## BEGIN Data lines

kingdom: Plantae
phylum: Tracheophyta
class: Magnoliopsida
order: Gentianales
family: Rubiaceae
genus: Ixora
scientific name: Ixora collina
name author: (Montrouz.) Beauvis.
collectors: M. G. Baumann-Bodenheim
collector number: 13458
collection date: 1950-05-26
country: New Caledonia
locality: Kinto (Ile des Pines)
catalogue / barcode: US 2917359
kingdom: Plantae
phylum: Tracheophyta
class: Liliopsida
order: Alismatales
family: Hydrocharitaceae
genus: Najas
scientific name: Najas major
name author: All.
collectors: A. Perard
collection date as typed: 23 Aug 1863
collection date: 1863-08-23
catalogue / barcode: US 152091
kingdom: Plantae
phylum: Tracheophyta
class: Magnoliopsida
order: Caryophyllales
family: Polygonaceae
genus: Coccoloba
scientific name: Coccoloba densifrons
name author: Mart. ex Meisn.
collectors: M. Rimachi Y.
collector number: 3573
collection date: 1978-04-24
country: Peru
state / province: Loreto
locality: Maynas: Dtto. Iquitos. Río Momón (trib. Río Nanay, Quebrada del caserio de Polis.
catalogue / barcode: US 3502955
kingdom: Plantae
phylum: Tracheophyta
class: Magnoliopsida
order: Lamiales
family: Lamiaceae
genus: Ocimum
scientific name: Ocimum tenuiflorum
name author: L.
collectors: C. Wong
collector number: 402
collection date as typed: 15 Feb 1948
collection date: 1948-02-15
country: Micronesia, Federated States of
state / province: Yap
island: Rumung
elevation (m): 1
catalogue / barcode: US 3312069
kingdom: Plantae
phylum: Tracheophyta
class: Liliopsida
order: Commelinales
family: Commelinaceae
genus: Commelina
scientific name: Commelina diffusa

## END Data lines

Extract every line of the data above, keeping each field name and value unchanged and in its original order.

kingdom: Plantae
phylum: Tracheophyta
class: Magnoliopsida
order: Gentianales
family: Rubiaceae
genus: Ixora
scientific name: Ixora collina
name author: (Montrouz.) Beauvis.
collectors: M. G. Baumann-Bodenheim
collector number: 13458
collection date: 1950-05-26
country: New Caledonia
locality: Kinto (Ile des Pines)
catalogue / barcode: US 2917359
kingdom: Plantae
phylum: Tracheophyta
class: Liliopsida
order: Alismatales
family: Hydrocharitaceae
genus: Najas
scientific name: Najas major
name author: All.
collectors: A. Perard
collection date as typed: 23 Aug 1863
collection date: 1863-08-23
catalogue / barcode: US 152091
kingdom: Plantae
phylum: Tracheophyta
class: Magnoliopsida
order: Caryophyllales
family: Polygonaceae
genus: Coccoloba
scientific name: Coccoloba densifrons
name author: Mart. ex Meisn.
collectors: M. Rimachi Y.
collector number: 3573
collection date: 1978-04-24
country: Peru
state / province: Loreto
locality: Maynas: Dtto. Iquitos. Río Momón (trib. Río Nanay, Quebrada del caserio de Polis.
catalogue / barcode: US 3502955
kingdom: Plantae
phylum: Tracheophyta
class: Magnoliopsida
order: Lamiales
family: Lamiaceae
genus: Ocimum
scientific name: Ocimum tenuiflorum
name author: L.
collectors: C. Wong
collector number: 402
collection date as typed: 15 Feb 1948
collection date: 1948-02-15
country: Micronesia, Federated States of
state / province: Yap
island: Rumung
elevation (m): 1
catalogue / barcode: US 3312069
kingdom: Plantae
phylum: Tracheophyta
class: Liliopsida
order: Commelinales
family: Commelinaceae
genus: Commelina
scientific name: Commelina diffusa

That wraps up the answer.